Through rain, sleet, snow or gloom of night the mail must go through! That is the battle cry of the U.S. Postal Service (USPS). I’ll certainly buy that bit! The only question that continuously haunts me is not through what … but when??? Lord knows the USPS is the butt of numerous jokes and an easy target for media critics. And, after the latest (ahem) postal delivery of the November/December issue of SPORTS ’N SPOKES (S’NS), it did not take a geat deal of persuasion for me to question the efficiency of the folks that move the mail for the citizens of our county.
Possibly the postal people are overworked and underpaid. I really don’t know. What I do know is that when it comes to moving magazines with a second class bulk permit (which I might add, to obtain I nearly had to promise the rights to my firstborn), the USPS has a long way to go (even in perfect weather).
You might ask, “Well, cheapo, why don’t you send the publication by another class: first, third, fourth … someth’n??” In order to send the magazine first class, the cost of a one-year subscription would quadruple; everything in the post office moves before third class; and the multitudinous regulations that the postal service has designed prevents the magazine from going fourth class.
If ever I were asked to define the publishing business in one word, that word would be DEADLINES. That is a word not to be found in any USPS regulation — except when a rate hike is announced. The S’NS staff scours the world, giving deadlines to those who wish to have their material printed. The copy is prepared by a predetermined date for the typesetter. Then the proofreader, art director, printer and binder all have their deadlines to meet, regardless of equipment failure or labor problems. Finally, the mailer labels and packages the issues and delivers them to the USPS dock on time. At that point in the publishing process, everyone from the editor to the driver of the mailer’s truck is terrified. Can you imagine, after burning the midnight oil to meet all these deadlines — keeping the typesetter up to all hours of the night, breathing down the printer’s neck and reviving an exhausted art director — placing such an item that has taken weeks of work, stress and energy into the hands of the U.S. Postal Service? Stark fear sets in as gloom and doom prevail until … three weeks to a month later an excited reader from Brooklyn, N.Y., calls to say, “Youse guys did it again!” The gloomy setting partially lifts ’cause the sports wheelers in Maine still have to wait a few more days for their issue. Two weeks is reasonable to expect for delivery across the United States with a second class rate, but one month!? The November/December test copy that is sent to the S’NS office took two weeks to arrive after its November 20th mailing … and the postal station is only 2 miles away!

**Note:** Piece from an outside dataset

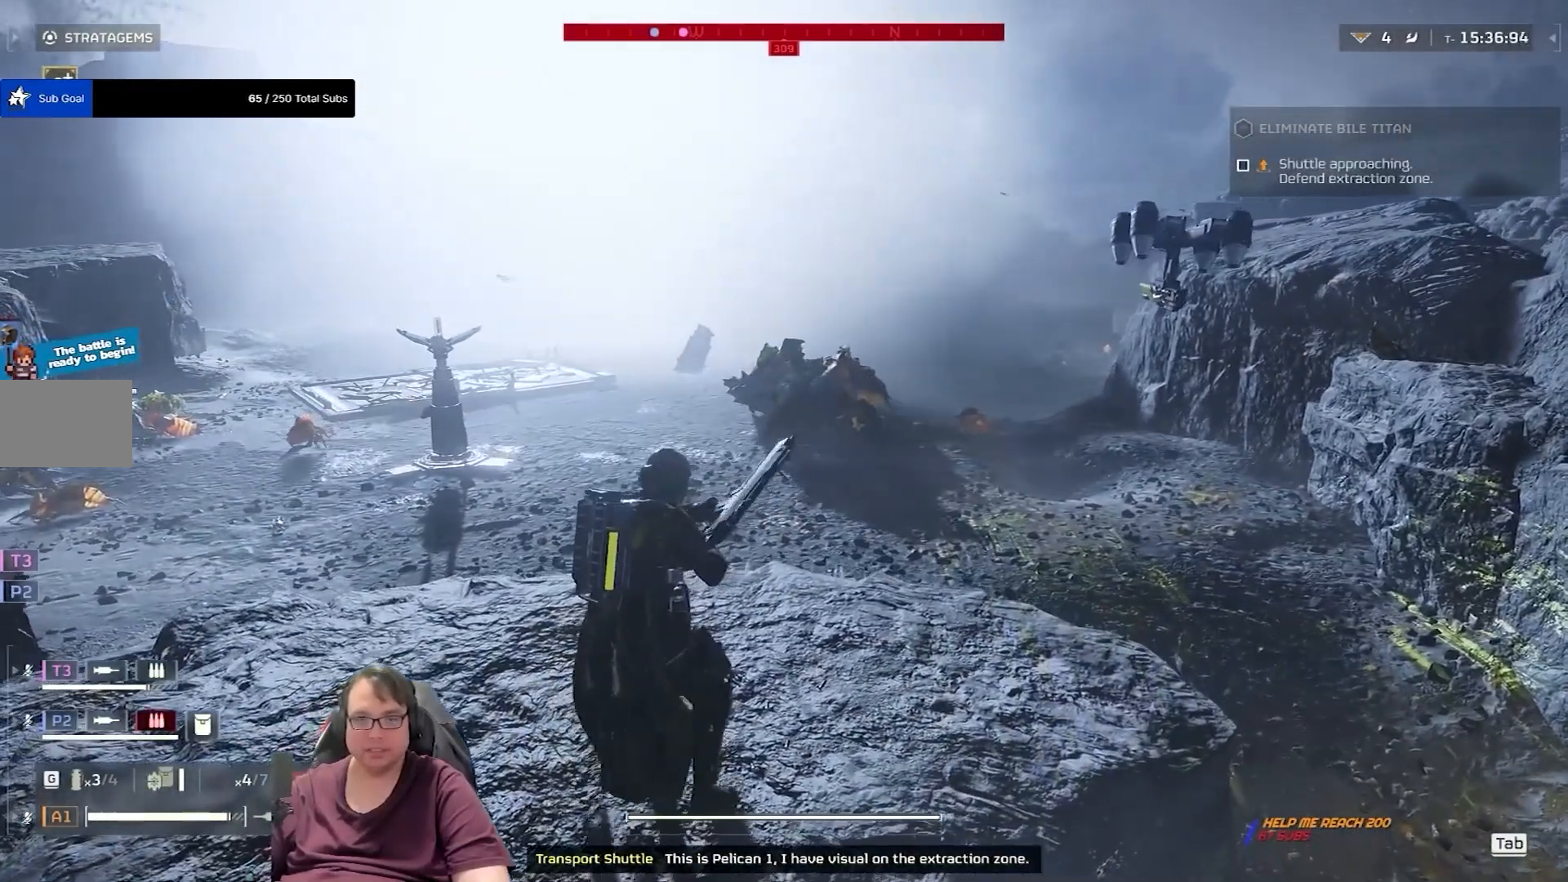
{"keys": [], "mouse": [], "events": []}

Postal people have told me through the years that “not one piece of mail stays in one place for more than 24 hours.” Sounds good to me, but the only thing I can figure out is that yes, the mail never stays in one place for more than a day — they just move it from one corner of the station to the other.

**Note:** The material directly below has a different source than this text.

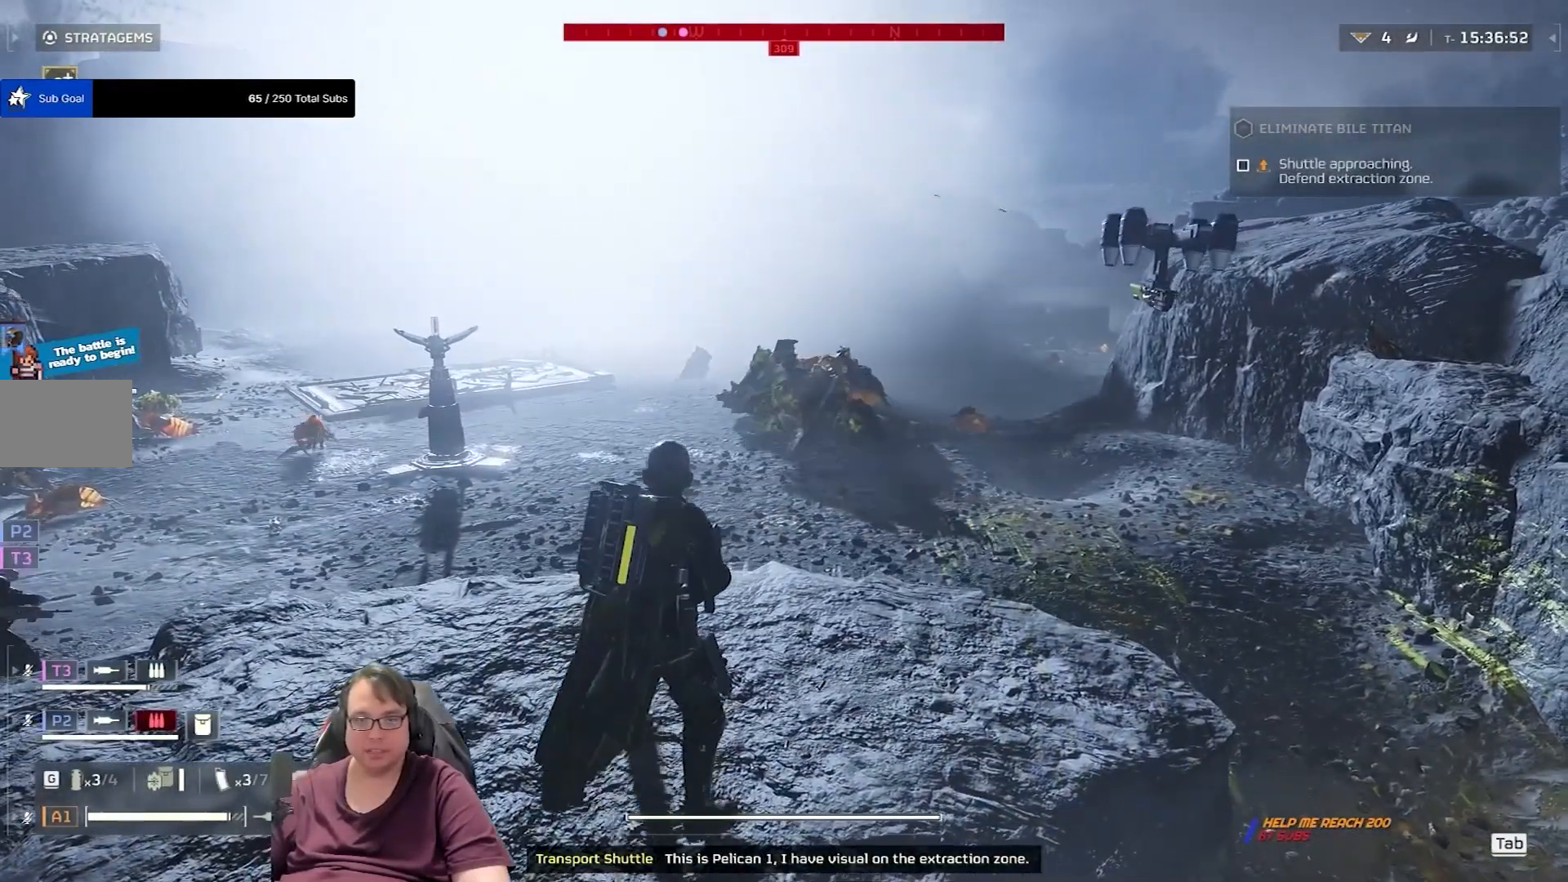
{"keys": [], "mouse": [], "events": []}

I really hate to put a bad mouth on the postal people of the U.S., but geeze … c’mon, this is a highly mobile, technological world we live in. ’Course it could be worse. We could be mailing out of Canada. We have a ton of patient subscribers up north. When they receive an issue, they thank God for the miracle!
This year marks SPORTS ’N SPOKES’ 50th anniversary, and as part of the yearlong celebration of this major milestone, this special department is dedicated to some of the best columns from founder Cliff Crase. This month’s Classic Cliff is from the January 1982 issue of SPORTS ’N SPOKES.